### Collected data
• • • •

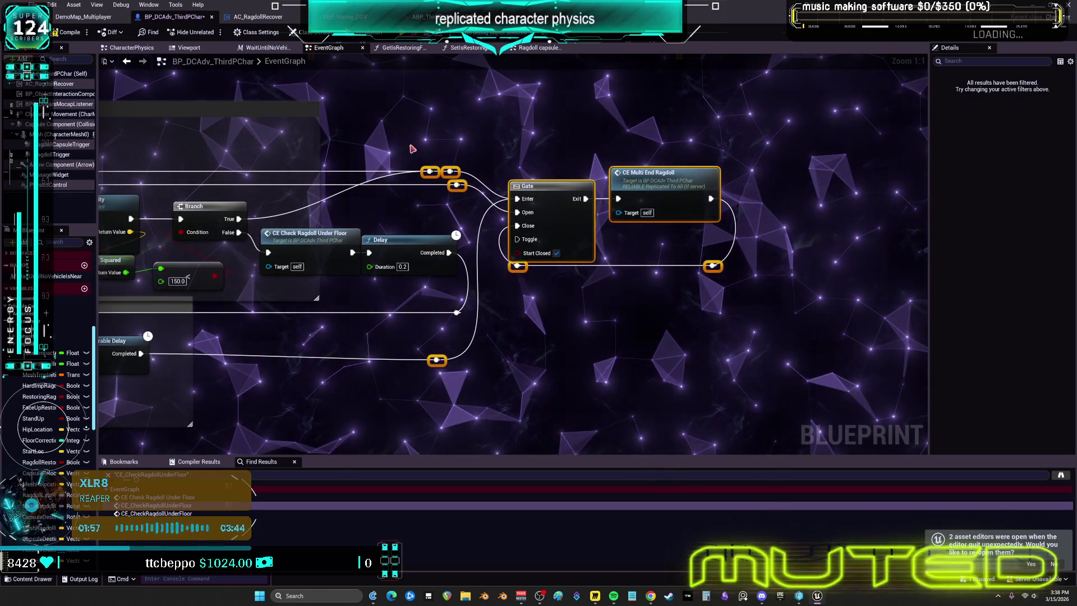
# Slide the reroute point above the Gate left, deselect, and return to the Ragdoll Restoration comment
pyautogui.moveTo(422, 178); pyautogui.dragTo(426, 175)
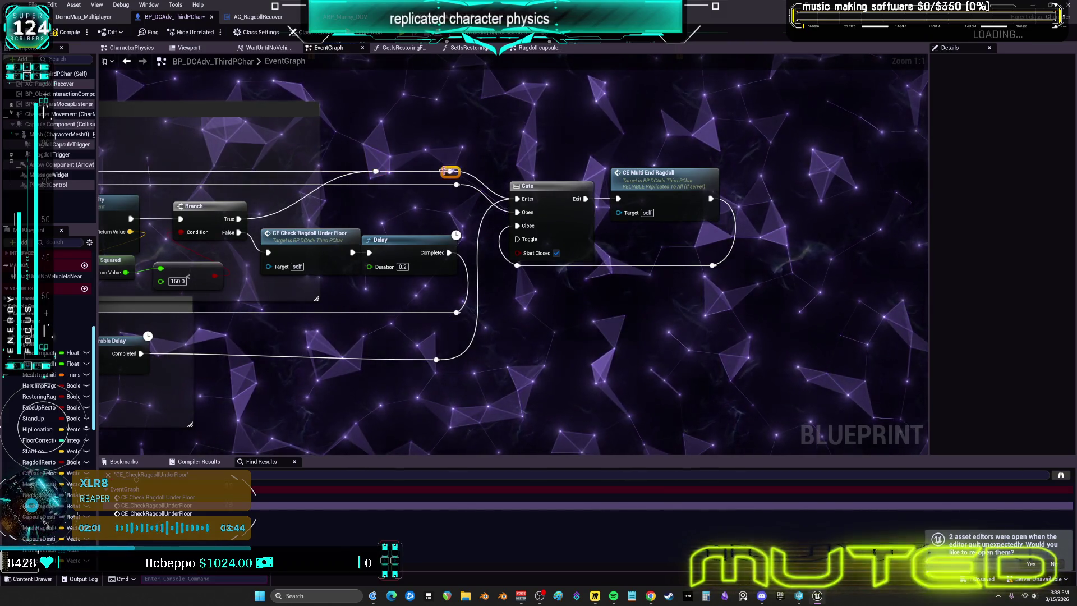
pyautogui.moveTo(456, 185); pyautogui.dragTo(402, 185)
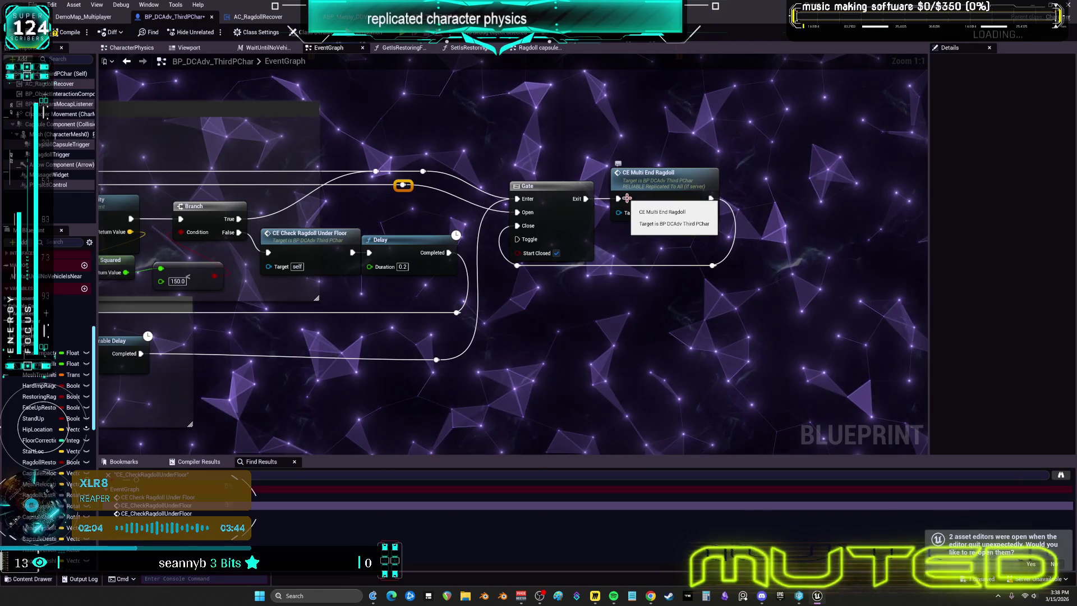
pyautogui.click(562, 154)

• • • •

### Work to complete
Write out exactly the lines from the one that contains "pyautogui.moveTo(456, 185); pyautogui.dragTo(402, 185)" through the last line of the data above, both included. Leave every picture out.

### Solution to this problem
pyautogui.moveTo(456, 185); pyautogui.dragTo(402, 185)
pyautogui.click(562, 154)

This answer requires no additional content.